Tuesday, October 21, 2014

EURGBP does the business | Corporate and covered bonds, and ABSs

Our call on the EURGBP worked out well yesterday. The pair got through the support provided by the 200 period EMA on the four-hour chart without too much difficulty, as can be seen above (blue line). However, while our focus was on the pound Sterling, the main engine for the drop turned out to be weakness in the Euro. No matter, we’ll take it. The Mandelbrot routine knew the direction of the pair.

And the reason has to do with the asset purchase activities and intentions of the ECB. It was known that the European central bank was starting its asset purchase program yesterday, but this had been well telegraphed so was expected to have been priced in. But in the morning a report emerged to the effect that they were also contemplating adding the purchase of corporate bonds to the mix, and this had the effect of weakening the Single Currency. The amount of money put aside for this overall program, in the trillions of Euro, is enormous.

Corporate and covered bonds, and ABSs

You might be wondering about the difference between a covered bond, issued by a bank, and a corporate bond.

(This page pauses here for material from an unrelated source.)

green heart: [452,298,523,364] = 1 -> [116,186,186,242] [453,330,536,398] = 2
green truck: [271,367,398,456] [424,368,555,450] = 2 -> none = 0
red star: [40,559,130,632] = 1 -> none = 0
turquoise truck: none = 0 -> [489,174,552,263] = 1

So was I, so on your behalf I looked it up. While covered bonds are also corporate bonds, in the sense that the issuing bank is a corporation, they are backed by cash flows from mortgages and similar loans, which gives comfort to the purchaser. Plain vanilla corporate bonds have nothing to back them other than the viability of the issuing corporation (so it can be assumed that these will need to have a good credit rating to satisfy the ECB). Asset Backed Securities (ABSs) are as it says on the tin: securities that have assets, such as property, behind them.

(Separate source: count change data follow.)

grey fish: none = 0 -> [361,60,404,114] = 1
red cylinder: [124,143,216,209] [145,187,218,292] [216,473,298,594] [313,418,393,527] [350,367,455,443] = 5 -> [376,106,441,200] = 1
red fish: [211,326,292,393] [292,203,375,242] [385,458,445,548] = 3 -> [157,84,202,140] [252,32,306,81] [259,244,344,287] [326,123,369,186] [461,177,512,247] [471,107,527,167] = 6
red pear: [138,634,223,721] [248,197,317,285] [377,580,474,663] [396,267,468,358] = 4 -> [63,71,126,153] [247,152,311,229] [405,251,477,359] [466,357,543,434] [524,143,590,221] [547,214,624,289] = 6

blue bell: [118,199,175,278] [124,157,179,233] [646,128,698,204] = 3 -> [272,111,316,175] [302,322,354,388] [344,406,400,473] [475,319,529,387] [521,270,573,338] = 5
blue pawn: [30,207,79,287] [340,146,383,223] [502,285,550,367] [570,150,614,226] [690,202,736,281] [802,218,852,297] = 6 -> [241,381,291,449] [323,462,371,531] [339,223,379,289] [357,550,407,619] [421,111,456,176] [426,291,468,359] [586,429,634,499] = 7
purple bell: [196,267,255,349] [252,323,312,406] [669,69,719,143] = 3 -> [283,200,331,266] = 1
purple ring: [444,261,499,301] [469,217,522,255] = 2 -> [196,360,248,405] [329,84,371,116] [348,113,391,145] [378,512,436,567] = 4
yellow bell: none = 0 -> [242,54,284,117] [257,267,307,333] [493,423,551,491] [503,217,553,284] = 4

When the story about corporate bonds being added to the ECB asset purchasing program broke, a source “close to the central bank” said that this had not been discussed by the Governing Council. Our EU correspondent tells us that this is not a very meaningful formula as the matter will certainly have been considered at many meetings between the Chefs de Cabinet and their staffs (the people who do all the meaningful work) of the various interested parties.

All in all, it adds further to the impression that the bias attached to the Euro at present is to the downside. The whole asset purchasing activity is as close to Quantitative Easing (QE) as the ECB can get, and QE in the US resulted in a weakening of the greenback, which is only now being reversed with the termination of the program. It also worked wonders for the equity markets, so can we now expect a surge in European stocks?